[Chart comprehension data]
=====

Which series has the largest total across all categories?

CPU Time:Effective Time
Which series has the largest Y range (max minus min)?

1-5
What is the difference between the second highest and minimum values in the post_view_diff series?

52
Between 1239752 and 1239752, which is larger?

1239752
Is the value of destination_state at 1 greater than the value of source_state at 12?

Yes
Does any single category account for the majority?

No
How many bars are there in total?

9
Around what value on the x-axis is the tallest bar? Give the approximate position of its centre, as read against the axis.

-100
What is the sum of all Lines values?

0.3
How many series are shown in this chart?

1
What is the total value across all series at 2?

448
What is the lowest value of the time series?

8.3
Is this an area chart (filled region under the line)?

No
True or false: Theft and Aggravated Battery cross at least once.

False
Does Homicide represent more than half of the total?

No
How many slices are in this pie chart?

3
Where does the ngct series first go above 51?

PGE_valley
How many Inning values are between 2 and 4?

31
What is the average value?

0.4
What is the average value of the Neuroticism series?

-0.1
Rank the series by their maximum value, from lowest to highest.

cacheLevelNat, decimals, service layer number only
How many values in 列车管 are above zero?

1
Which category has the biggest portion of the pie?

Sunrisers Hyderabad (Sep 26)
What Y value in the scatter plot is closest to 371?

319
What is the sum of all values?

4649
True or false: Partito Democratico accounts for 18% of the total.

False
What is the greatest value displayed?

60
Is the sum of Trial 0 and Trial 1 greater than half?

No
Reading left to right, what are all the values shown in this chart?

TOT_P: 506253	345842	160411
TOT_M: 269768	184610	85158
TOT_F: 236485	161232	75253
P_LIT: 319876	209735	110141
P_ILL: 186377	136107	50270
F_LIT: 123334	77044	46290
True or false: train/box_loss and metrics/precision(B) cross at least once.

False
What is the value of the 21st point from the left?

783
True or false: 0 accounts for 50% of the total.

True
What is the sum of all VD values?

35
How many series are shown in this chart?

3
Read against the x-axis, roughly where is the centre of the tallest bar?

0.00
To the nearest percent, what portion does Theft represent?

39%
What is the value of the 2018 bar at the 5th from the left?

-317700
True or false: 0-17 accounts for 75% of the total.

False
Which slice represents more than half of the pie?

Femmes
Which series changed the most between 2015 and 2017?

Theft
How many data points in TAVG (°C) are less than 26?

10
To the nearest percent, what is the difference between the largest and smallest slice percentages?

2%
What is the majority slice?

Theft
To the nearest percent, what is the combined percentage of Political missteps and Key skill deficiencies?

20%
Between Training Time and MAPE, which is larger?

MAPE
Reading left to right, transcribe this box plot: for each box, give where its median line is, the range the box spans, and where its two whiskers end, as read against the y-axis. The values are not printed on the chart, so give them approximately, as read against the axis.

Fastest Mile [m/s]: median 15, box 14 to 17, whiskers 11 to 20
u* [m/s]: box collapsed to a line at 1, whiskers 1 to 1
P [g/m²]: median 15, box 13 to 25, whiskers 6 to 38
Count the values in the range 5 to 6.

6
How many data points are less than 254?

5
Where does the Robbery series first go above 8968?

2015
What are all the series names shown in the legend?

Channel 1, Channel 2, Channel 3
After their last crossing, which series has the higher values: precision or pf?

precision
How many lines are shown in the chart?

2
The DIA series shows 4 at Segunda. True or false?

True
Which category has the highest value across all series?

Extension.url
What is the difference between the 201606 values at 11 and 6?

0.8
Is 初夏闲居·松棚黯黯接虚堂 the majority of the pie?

=====

DIRECTIVE:
State how many lines of the material contain the word "above". Give only the number.

SOLUTION:
3